◆ Stored data entries ◆
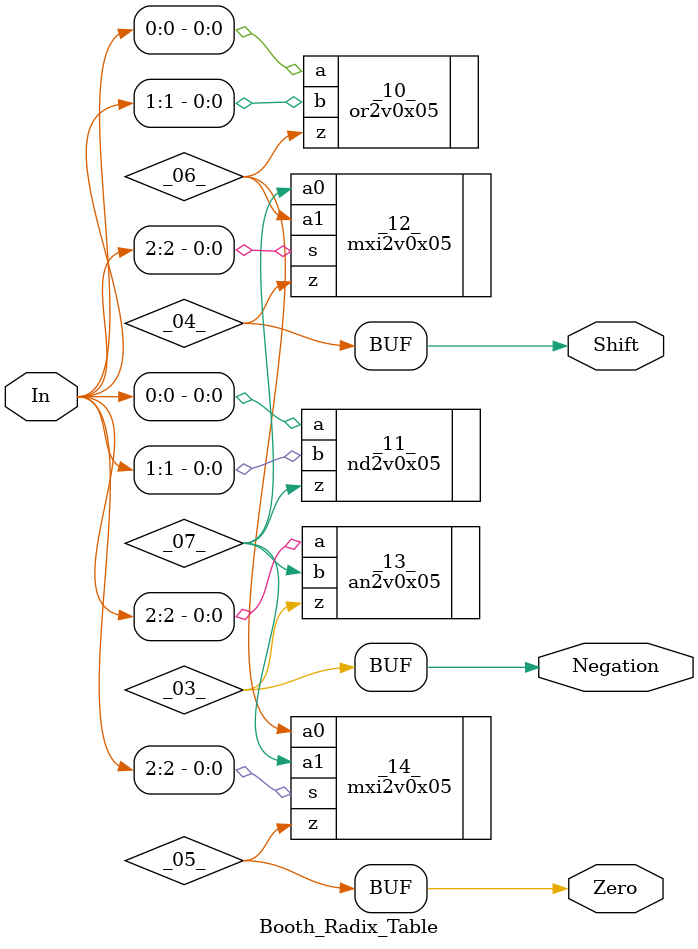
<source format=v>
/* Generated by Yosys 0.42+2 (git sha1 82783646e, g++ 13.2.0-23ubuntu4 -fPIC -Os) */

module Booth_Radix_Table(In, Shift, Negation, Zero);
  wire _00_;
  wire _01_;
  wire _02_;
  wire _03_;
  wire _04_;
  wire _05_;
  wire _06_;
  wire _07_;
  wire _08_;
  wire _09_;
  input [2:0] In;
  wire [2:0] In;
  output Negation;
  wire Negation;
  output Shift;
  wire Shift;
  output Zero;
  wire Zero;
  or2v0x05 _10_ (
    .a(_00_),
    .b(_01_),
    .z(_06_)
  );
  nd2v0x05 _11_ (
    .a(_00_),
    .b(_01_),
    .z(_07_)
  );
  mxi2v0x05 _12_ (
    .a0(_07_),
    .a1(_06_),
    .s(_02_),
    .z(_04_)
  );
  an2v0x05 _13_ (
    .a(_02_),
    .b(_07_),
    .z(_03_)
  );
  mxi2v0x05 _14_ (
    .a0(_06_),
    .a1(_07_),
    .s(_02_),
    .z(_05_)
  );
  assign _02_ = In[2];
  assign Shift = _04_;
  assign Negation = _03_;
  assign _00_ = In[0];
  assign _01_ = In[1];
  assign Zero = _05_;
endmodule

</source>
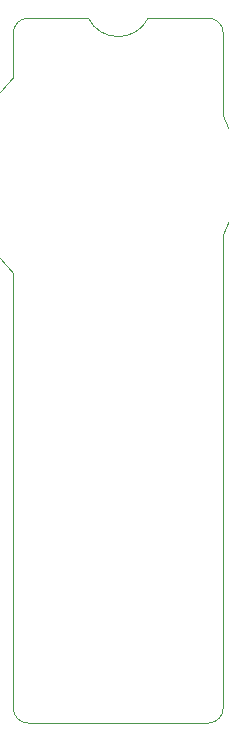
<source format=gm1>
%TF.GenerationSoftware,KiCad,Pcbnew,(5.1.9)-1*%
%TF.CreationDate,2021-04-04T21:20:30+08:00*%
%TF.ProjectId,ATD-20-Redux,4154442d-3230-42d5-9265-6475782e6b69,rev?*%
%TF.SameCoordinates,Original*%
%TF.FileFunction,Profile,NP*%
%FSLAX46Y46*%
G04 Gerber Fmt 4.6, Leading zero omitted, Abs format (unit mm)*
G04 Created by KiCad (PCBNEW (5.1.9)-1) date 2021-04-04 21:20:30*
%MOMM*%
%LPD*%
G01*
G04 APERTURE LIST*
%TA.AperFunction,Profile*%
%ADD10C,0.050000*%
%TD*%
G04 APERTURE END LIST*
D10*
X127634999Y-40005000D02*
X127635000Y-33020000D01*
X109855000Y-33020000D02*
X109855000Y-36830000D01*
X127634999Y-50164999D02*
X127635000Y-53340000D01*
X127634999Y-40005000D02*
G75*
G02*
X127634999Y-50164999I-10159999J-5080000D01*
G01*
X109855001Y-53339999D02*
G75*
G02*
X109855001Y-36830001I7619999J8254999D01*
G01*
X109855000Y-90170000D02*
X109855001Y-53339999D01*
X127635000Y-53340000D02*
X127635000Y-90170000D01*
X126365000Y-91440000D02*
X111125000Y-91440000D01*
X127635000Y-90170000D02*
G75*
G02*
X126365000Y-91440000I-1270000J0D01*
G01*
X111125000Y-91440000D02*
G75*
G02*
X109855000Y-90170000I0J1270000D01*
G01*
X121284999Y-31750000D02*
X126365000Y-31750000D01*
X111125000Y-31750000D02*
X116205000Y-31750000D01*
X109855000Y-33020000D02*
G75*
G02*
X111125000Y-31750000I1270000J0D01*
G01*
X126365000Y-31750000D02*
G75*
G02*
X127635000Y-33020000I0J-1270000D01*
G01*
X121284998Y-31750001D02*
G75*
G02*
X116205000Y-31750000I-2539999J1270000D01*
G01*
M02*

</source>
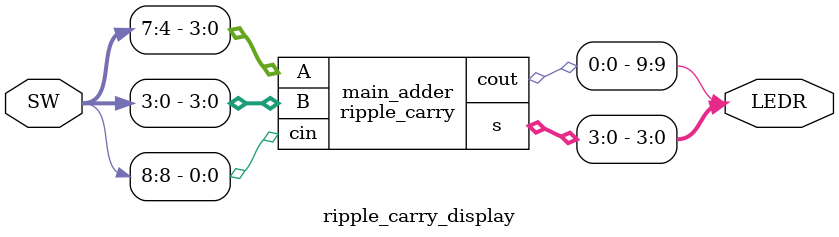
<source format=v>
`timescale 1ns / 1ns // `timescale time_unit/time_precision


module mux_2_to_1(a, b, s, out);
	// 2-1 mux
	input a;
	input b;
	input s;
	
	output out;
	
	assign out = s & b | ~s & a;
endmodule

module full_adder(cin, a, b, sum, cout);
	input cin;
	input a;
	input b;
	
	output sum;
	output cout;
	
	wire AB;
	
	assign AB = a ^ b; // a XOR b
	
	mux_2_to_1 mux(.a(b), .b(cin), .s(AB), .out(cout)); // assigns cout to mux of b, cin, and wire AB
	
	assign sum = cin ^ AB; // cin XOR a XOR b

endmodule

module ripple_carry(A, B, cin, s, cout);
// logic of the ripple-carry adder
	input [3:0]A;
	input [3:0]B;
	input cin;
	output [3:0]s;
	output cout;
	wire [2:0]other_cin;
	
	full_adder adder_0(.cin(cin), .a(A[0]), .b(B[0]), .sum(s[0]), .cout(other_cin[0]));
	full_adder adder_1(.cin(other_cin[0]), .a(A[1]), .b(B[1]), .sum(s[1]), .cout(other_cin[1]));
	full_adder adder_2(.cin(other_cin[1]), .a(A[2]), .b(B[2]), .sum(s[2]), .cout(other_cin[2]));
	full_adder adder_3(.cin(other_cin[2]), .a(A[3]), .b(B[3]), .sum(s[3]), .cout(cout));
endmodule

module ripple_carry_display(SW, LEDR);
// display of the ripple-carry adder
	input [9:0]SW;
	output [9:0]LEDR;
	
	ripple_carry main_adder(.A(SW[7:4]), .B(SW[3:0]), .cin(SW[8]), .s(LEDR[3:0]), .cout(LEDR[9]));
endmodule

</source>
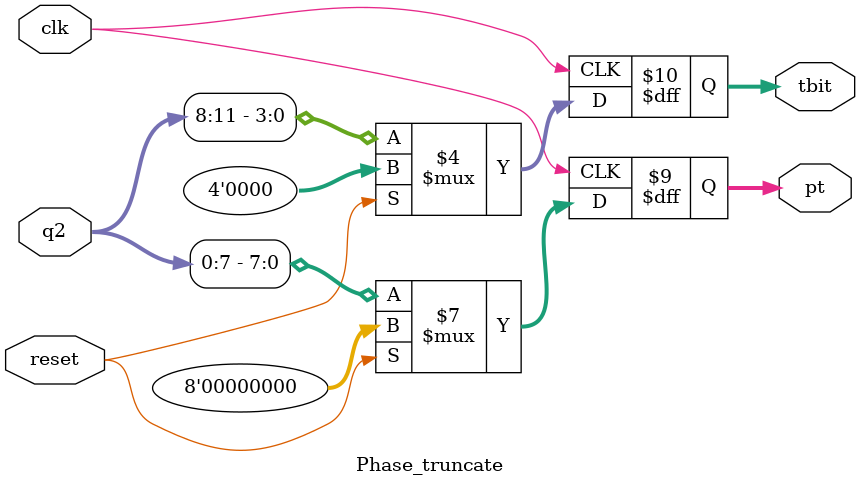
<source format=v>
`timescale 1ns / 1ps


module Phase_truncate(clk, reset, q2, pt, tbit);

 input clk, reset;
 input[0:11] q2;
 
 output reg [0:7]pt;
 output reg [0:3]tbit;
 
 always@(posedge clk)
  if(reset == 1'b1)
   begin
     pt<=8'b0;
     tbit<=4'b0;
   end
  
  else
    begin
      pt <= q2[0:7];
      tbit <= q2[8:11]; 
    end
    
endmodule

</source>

* * *

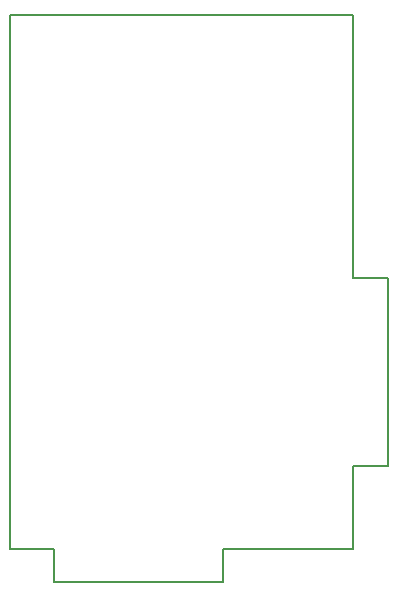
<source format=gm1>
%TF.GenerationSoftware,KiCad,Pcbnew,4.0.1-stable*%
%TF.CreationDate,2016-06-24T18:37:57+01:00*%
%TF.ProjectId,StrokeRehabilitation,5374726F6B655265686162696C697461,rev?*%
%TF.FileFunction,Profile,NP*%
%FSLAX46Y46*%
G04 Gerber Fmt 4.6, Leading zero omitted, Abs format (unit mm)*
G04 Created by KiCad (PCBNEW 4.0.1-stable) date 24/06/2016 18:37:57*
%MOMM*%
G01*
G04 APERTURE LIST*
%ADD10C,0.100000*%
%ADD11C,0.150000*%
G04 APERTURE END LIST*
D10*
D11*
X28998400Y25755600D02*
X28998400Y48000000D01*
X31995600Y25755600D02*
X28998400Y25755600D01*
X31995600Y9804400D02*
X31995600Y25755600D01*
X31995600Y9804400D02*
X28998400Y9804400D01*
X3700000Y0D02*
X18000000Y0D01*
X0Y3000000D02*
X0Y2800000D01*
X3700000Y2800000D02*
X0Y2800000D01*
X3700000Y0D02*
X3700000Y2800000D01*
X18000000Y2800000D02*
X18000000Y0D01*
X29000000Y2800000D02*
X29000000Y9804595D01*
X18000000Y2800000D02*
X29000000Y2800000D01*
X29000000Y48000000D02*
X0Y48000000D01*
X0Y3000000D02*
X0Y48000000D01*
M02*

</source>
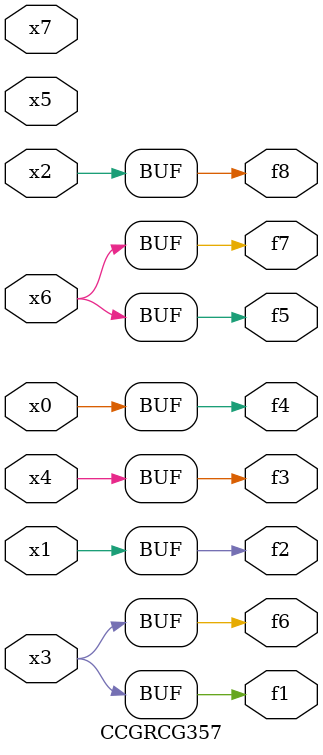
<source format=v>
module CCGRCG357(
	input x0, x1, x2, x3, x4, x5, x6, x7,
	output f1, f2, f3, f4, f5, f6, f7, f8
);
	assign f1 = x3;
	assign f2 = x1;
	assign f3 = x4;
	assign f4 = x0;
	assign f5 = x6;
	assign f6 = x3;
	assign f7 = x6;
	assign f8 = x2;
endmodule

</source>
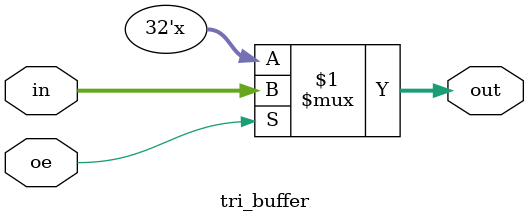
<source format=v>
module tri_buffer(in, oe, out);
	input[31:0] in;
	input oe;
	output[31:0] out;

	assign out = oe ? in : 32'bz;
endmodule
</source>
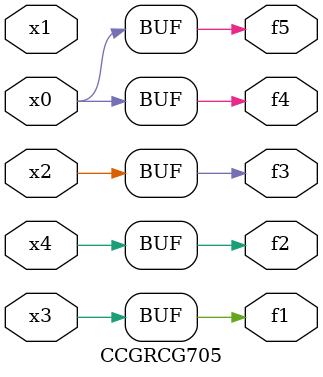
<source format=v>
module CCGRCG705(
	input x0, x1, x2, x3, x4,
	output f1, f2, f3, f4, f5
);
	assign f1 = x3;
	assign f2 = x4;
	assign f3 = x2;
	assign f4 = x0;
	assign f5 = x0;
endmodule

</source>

◆ What you will do ◆
Give nothing except how many lines of the records include "Shift".

◆ Answer space ◆
4